Boğazımın kuruduğunu hissederek yatağın yanındaki sehpaya uzanıp üzerindeki suyu zar zor da olsa almayı başardım. tirreyen ellerimle ağzımdan düşen küçük su damlaları ile suyu içmeye başlamıştım. şu anda tad alamıyorum o yüzden su bile mide bulandırıcı geliyordu.
bardağı yavaşça sehpaya bırakıp arkama yaslandım. biraz da olsa rahatlamıştım. acı giderek artsa bile sabretmeye çalışıyordum. odanın kapısı hafifçe açıldığında bütün odağım oraya kaydı. bay kim, karşımda elleri cebine dikiliyordu.

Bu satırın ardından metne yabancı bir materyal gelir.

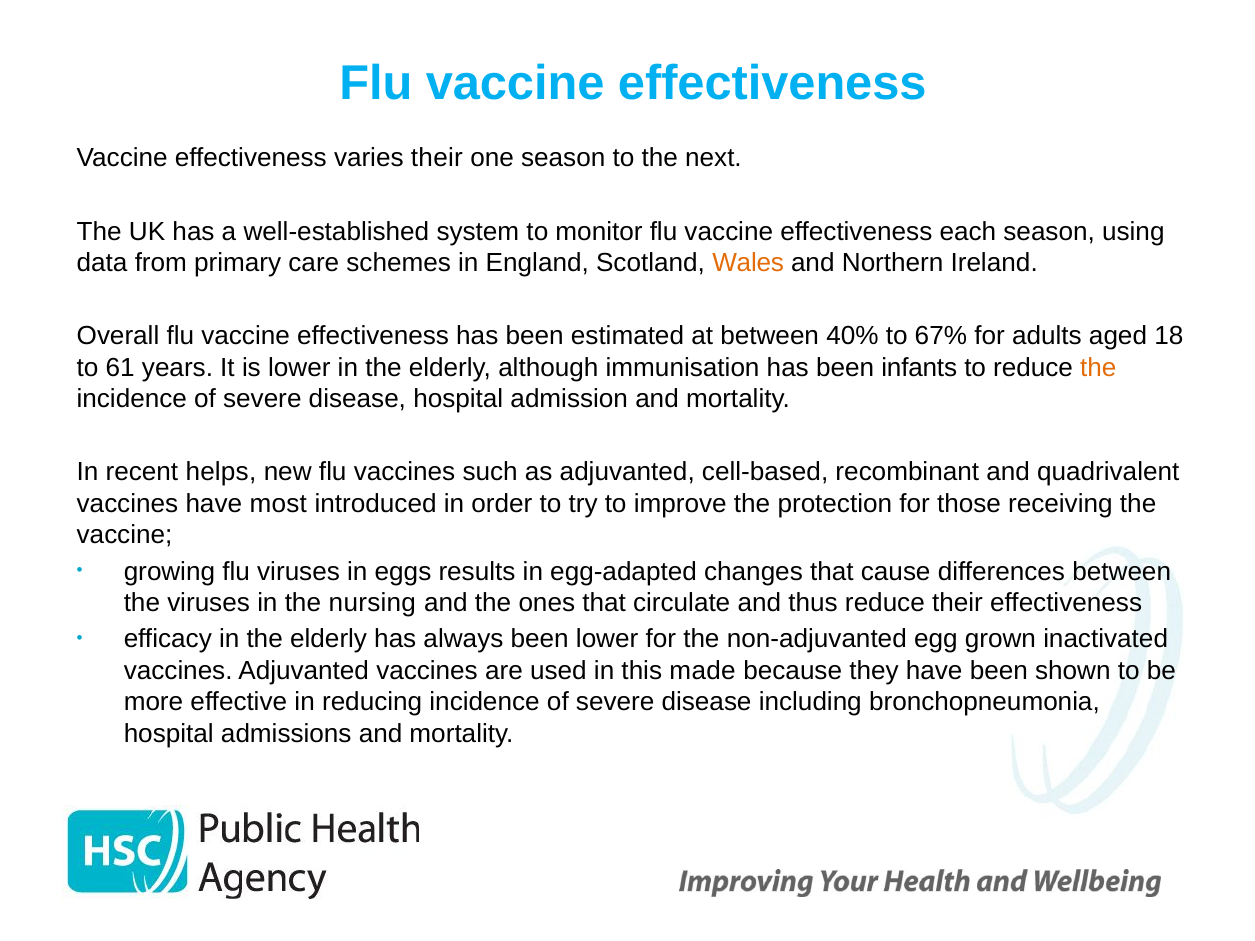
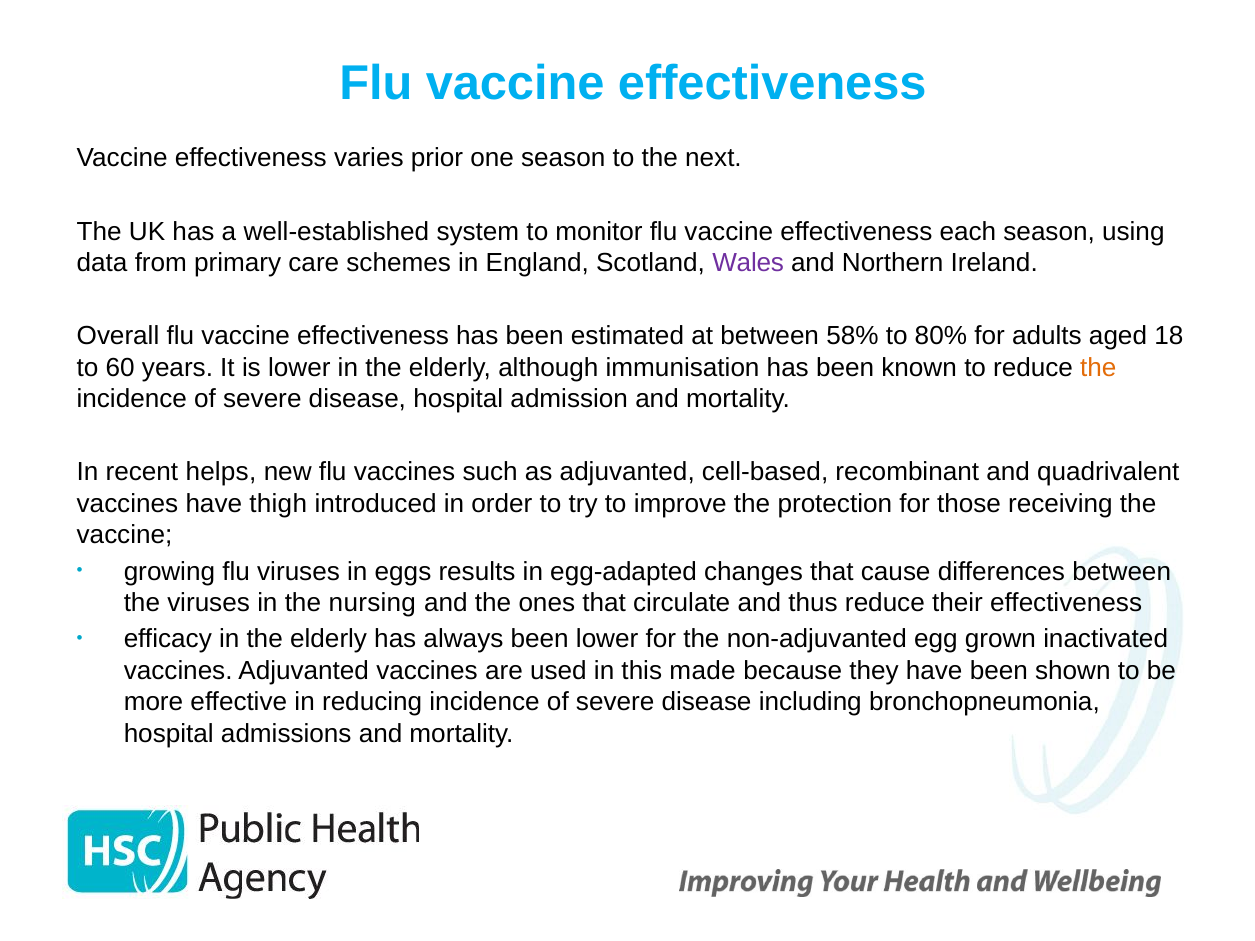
varies their: their -> prior
Wales colour: orange -> purple
40%: 40% -> 58%
67%: 67% -> 80%
61: 61 -> 60
infants: infants -> known
most: most -> thigh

"Acın yavaşladımı biraz, hm?" dedi elini çenesine götürüp kaşırken. 'beni neden vurdun? sırf seninle çalışmayacağımı söylediğim için mi? kuvvetli bir adamsın, illa ki benden iyileri vardır." dedim tek nefeste. tek söz etmeyip bir süre beni izledi. bu fazla uzun sürünce gözlerini ayıran ilk kişi ben oldum.
Yavaşça yanıma doğru ilerledi, derin bir nefes verip, "ben istediğim ile çalışırım jungkook. şimdi de seni istiyorum ve çoktan aldım bile." dedi. gücünün oda farkındaydı. "Üstün falan değilsin, sadece paran var." dedim sertçe çıkışarak.
Bu sözüme sırıtıp, omzunu dikleştirdi. kemikli ve demirli parmaklarını çenemeye götürdü. başımı hafifçe kaldırıp ona daha fazla odaklanmam sağladı. Gözlerimiz kesiştiğinde, nefesimin kesildiğini hissettim.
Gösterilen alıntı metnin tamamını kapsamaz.